Awww Barclllaaaayysss!…Don’t be sour, Cllllaaappp for your New Day Grad and feeeeelllll tha poowwwaaa! It’s a New Day yes it is! (Music hits, chorus and preacher sings)
I never have been more unsure in my natural born life. Yes, I am happy to graduate. Anyone should be. As I enter Barclays Center with my capand gown, this is a moment for my parents more than it is for me. I don’t know anyone in my family that has graduated college. I don’t see anyone in my neighborhood fully capable of it neither. Not trying to humblebrag by any means. It does hurt that life has pulled me into a direction I never would have thought otherwise. Someone has to set a standard, why not me?

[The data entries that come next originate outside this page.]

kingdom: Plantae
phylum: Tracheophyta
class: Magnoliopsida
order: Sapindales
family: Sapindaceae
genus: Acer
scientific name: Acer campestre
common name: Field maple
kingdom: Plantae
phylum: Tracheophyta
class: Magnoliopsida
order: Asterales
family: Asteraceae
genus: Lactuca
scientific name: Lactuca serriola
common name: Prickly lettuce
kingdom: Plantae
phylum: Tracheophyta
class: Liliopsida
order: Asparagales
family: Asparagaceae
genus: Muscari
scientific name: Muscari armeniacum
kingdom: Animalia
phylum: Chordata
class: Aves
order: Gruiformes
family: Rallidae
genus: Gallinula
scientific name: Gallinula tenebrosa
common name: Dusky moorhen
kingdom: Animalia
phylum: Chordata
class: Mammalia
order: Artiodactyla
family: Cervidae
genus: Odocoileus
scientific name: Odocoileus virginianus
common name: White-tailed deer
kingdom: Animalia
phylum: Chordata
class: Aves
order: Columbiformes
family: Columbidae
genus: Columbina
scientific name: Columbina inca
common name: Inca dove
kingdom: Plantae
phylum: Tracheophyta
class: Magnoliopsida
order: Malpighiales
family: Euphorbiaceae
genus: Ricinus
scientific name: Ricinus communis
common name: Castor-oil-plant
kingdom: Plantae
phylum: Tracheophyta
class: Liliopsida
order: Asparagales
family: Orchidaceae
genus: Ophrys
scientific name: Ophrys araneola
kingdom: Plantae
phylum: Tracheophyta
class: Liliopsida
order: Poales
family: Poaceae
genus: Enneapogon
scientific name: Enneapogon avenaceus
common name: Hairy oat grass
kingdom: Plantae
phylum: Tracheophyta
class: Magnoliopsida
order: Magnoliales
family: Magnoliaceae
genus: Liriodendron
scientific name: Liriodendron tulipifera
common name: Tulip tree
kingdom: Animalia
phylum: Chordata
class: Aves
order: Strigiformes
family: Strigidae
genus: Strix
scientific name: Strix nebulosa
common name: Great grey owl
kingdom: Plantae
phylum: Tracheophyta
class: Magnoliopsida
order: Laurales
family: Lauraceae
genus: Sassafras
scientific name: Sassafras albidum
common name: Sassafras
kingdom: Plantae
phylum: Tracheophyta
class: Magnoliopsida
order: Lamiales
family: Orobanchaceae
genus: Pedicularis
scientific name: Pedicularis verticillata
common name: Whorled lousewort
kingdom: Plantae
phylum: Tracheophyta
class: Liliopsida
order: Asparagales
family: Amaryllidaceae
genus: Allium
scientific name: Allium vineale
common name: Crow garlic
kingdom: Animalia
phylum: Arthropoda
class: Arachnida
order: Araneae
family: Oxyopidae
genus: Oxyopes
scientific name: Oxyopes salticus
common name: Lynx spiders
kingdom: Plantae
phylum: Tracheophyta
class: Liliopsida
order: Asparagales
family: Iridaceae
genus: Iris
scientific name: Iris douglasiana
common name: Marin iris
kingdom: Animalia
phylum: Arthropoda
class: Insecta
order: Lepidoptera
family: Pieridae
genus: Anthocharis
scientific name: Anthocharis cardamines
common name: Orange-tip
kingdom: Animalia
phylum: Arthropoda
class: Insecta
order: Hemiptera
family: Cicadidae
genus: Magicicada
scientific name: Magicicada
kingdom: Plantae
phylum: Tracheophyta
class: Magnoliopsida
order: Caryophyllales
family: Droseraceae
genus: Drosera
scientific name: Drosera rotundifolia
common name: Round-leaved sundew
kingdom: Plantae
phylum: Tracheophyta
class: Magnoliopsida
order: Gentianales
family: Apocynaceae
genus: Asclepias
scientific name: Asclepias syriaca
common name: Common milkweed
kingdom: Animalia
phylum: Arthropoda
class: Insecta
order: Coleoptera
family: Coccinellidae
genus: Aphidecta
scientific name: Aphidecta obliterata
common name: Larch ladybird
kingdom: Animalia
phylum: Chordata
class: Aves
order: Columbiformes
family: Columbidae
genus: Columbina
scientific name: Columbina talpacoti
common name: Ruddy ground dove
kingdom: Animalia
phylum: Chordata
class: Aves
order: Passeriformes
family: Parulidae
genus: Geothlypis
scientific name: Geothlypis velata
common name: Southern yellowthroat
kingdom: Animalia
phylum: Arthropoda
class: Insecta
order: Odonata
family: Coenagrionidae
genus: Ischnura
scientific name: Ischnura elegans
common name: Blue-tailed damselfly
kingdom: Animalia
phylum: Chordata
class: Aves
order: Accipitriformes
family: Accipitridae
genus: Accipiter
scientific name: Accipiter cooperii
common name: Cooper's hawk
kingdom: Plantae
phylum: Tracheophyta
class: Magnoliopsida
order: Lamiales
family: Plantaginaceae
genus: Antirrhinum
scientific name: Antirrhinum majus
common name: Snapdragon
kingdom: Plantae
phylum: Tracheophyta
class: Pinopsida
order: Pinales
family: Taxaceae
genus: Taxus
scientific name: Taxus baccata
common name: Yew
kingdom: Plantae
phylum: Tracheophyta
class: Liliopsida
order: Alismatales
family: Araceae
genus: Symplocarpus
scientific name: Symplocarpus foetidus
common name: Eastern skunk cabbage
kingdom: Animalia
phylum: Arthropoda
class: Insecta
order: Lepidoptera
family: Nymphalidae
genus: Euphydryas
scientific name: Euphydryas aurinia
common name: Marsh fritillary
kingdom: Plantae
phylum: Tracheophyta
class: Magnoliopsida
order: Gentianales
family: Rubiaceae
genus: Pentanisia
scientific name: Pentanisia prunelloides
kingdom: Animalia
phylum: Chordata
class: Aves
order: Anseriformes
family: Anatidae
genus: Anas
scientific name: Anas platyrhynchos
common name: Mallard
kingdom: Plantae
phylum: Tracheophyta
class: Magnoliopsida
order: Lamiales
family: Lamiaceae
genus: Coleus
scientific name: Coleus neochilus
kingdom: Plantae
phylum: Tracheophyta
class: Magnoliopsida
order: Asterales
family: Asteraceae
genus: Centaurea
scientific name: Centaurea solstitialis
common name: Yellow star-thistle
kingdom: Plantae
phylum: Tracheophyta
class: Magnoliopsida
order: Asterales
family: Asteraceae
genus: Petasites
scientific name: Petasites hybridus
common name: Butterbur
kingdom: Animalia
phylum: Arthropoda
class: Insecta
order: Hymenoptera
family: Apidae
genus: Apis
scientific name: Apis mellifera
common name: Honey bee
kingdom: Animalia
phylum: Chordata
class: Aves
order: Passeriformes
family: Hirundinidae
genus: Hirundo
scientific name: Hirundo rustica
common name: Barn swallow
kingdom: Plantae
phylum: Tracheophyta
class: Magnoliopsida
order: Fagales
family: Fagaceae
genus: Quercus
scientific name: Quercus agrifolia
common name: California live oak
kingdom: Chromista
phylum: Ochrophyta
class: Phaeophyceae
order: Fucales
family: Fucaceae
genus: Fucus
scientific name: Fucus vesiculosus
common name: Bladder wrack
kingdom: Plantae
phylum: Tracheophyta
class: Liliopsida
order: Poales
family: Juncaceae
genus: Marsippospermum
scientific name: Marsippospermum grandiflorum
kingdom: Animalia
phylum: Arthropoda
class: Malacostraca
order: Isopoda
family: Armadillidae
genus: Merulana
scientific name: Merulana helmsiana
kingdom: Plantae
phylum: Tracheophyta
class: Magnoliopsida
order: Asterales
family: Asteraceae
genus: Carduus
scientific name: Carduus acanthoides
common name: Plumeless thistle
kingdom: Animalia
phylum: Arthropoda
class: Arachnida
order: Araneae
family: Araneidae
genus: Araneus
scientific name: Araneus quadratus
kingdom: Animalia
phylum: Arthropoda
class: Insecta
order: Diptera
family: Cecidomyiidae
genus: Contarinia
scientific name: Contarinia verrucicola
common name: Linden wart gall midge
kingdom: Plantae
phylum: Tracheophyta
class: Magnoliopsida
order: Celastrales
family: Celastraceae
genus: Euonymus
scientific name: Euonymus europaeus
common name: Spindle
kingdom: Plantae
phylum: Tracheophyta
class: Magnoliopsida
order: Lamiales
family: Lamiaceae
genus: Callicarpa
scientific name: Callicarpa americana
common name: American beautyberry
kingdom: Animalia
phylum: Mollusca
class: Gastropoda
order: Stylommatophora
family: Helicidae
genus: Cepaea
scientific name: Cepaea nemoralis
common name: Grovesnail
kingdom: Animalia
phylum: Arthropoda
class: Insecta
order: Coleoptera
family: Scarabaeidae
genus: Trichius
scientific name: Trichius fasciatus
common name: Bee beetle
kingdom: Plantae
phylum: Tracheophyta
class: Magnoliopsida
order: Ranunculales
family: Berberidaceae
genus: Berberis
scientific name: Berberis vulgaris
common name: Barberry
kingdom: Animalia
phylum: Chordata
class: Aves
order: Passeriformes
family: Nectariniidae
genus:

The pressure when it comes.to the rest of my life is frightening and exhilarating at the same time. I know the person that I am at 22 is a completely different person than I was at 19. Go figure. Is only for so long I can remain this young. This youthful. This naive…If anything this is a full stepping stone towards adulthood. Within the next two years, my sister is going to be a teenager. Within the next two months, she will start middle school. 😖
I’m starting to get a handle of who I am and what I stand for. I still revert to my kiddish shy demeanor when I meet others for the first time. It varies person to person, weeks to months. On the positive, I know recognize when I’m being taken full advantage of. Even being taken for granted…it is a continuing process, seeing what fits for me like a puzzle.. what doesn’t fit like the latest sneakers. As long as I continue to learn, I will find joy in the New Day.